Lesetext:
####
Einen gemütlichen Latte Macchiato auf dem Markusplatz, dabei den Musikern des berühmten
Café Florian lauschend, inklusive Blick auf den Dom. Danach mit der Gondel in den Sonnenuntergang, leise plätschernd durch pittoreske Kanäle, gesäumt von eindrucksvollen Villen… So in etwa stellen wir uns eine Reise nach Venedig vor. In der Realität können wir in der Hochsaison angesichts der vielen Gondeln und Barkassen beinah trockenen Fußes über die Kanäle wandern, überall herrscht ein lautes Gehupe und Geschrei, auf dem Markusplatz drängen sich mehr Menschen als Tauben.
Viele der schönsten Plätze der Welt sind lange keine Geheimtipps mehr. Unter dem Schlagwort Overtourism werden all die Probleme zusammengefasst, die touristische Hot Spots wie Venedig, Amsterdam oder Barcelona an die Grenzen ihrer Belastbarkeit bringen. Die Destinationen und ihre Bewohner wollen und können nicht ohne Besucher, doch ertragen den Massenansturm in den Hochsaison-Zeiten immer weniger. Venedig nimmt nun Eintrittsgelder für Tagestouristen, Amsterdam verbannt Kreuzfahrtschiffe aus dem Hafen und will das Rotlichtviertel verlegen, Barcelona versucht via App, die Besucherströme stadtverträglicher zu lenken.
####
Bereitgestellte Daten:
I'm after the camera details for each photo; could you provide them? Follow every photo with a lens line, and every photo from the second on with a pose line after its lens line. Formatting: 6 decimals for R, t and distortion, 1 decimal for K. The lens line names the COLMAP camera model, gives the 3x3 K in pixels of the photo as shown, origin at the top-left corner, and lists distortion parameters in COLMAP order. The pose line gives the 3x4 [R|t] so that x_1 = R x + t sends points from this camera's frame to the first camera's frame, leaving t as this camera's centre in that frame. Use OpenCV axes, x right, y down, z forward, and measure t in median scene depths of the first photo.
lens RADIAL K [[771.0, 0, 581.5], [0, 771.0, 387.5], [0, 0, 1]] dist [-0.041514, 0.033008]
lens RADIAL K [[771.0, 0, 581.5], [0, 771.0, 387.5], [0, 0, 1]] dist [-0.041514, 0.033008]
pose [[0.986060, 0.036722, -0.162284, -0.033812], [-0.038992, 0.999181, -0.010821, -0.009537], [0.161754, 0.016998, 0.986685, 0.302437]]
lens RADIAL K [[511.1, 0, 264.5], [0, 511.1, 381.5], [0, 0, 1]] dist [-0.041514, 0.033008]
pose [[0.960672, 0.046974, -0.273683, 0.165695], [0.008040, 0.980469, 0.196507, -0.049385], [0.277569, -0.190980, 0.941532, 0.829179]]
####
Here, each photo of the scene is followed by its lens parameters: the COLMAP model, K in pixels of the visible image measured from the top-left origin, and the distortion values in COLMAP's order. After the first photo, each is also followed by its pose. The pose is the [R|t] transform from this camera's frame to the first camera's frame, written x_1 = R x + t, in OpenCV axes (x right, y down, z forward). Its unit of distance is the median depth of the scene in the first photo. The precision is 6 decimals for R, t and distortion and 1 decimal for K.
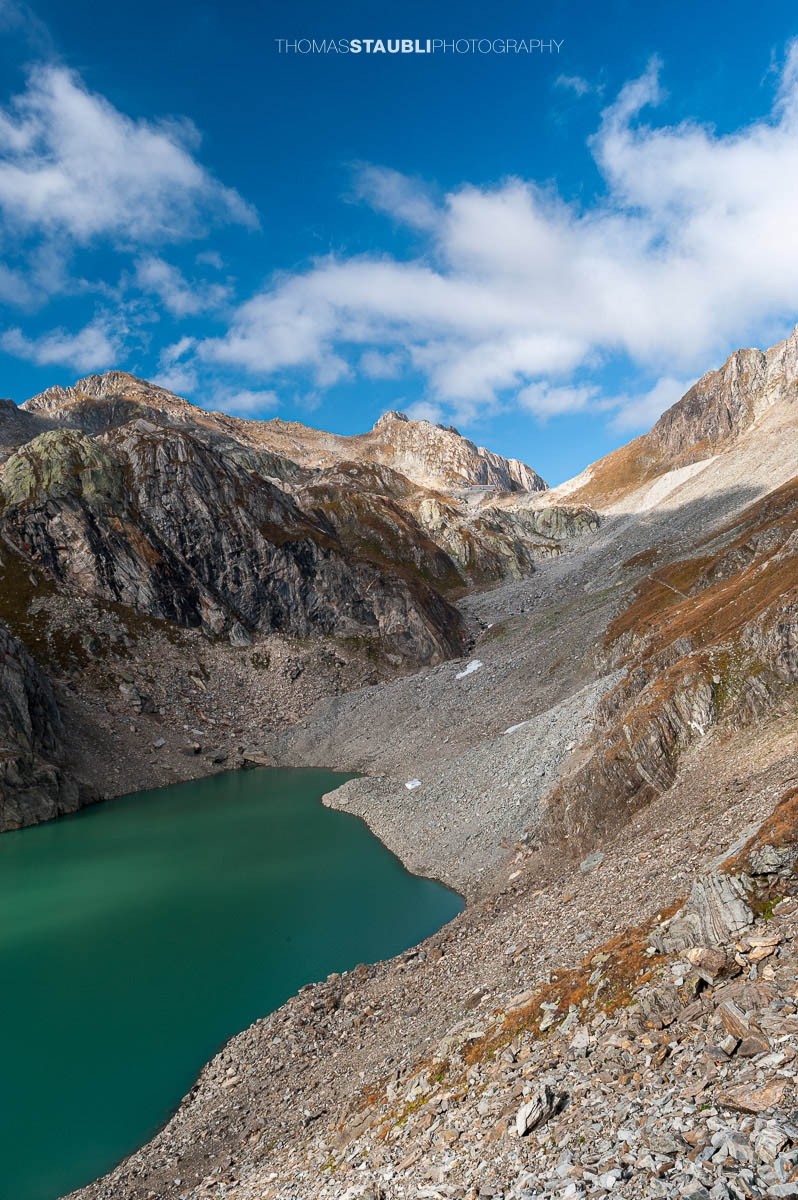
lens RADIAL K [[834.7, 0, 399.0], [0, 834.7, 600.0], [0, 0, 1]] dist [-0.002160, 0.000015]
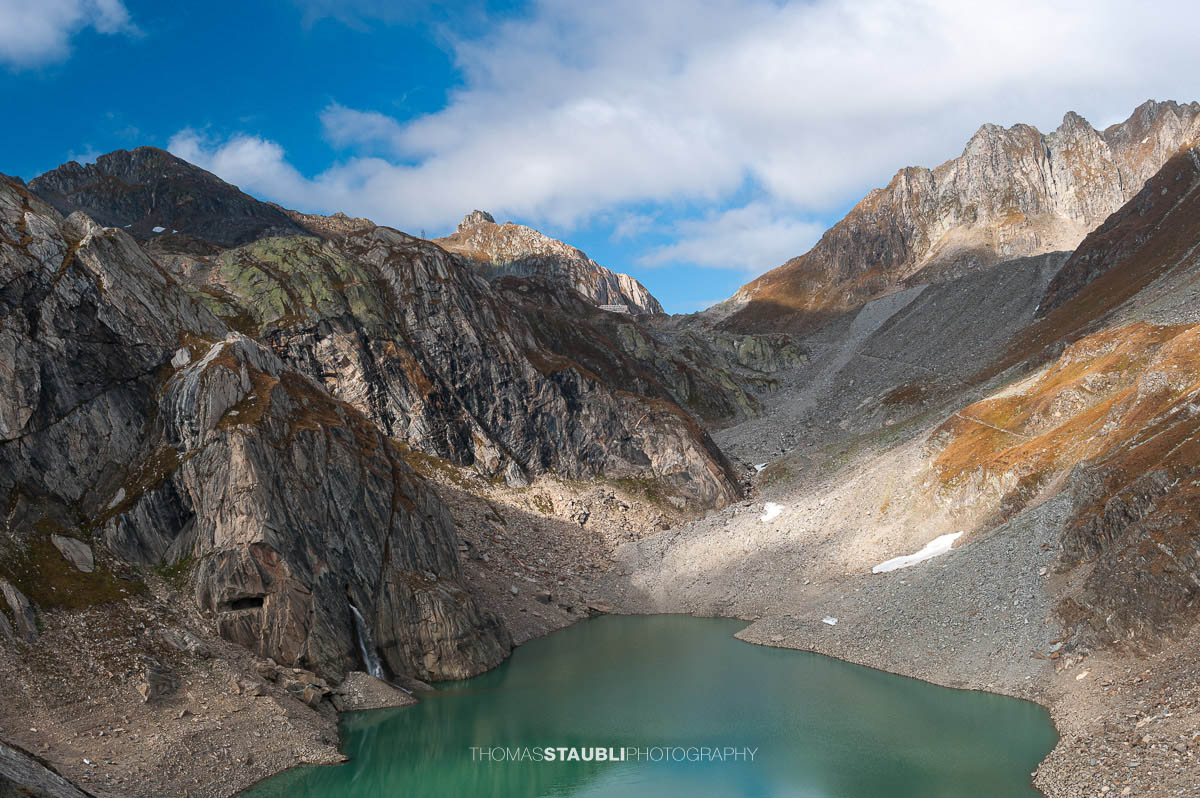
####
Verständnis überprüfen:
1. Gib den Lesetext über Overtourism von "Einen gemütlichen Latte" bis einschließlich "Menschen als Tauben." erneut wieder und tausche dabei "Latte Macchiato" gegen "Cappuccino" aus.
2. Schreibe den Lesetext über Overtourism im Anschluss an seinen letzten Satz weiter.

Lösungen je Aufgabe:
1.
Einen gemütlichen Cappuccino auf dem Markusplatz, dabei den Musikern des berühmten
Café Florian lauschend, inklusive Blick auf den Dom. Danach mit der Gondel in den Sonnenuntergang, leise plätschernd durch pittoreske Kanäle, gesäumt von eindrucksvollen Villen… So in etwa stellen wir uns eine Reise nach Venedig vor. In der Realität können wir in der Hochsaison angesichts der vielen Gondeln und Barkassen beinah trockenen Fußes über die Kanäle wandern, überall herrscht ein lautes Gehupe und Geschrei, auf dem Markusplatz drängen sich mehr Menschen als Tauben.

2.
Begleitet uns mit unserer dreiteiligen Serie auf eine Reise durch die Overtourism-Krisenorte Venedig, Barcelona und Amsterdam. Wir zeigen Euch, wie Ihr die natürlich dennoch sehenswerten Top-Ziele besuchen könnt, ohne weiter an deren fragilem Ast zu sägen. Zudem haben wir zu jeder der Hot-Spot-Destinationen einige Alternativen im Gepäck, die sich ebenfalls sehen lassen können.
Venedig
Venedig ist eine Lagunenstadt, die auf mehr als 100 Inseln erbaut wurde. Rund 400 Brücken verbinden die Inseln, und daher fließen durch Venedig unzählige Kanäle – von ganz schmal bis ziemlich breit, wie der berühmte Canale Grande.
Kaum einer anderen Stadt in Europa hat der Massentourismus im vergangenen Jahrzehnt dermaßen zugesetzt wie Venedig. Schuld daran waren nicht zuletzt die riesigen Kreuzfahrtschiffe, die noch bis 2021 mitten in der Stadt am Markusplatz anlegen durften. Tausende Menschen, die gleichzeitig in die historische Altstadt strömen und außerdem fast kein Geld ausgeben, weil sie an Bord ja all inclusive haben: Das ist das Gegenteil eines nachhaltigen Tourismus.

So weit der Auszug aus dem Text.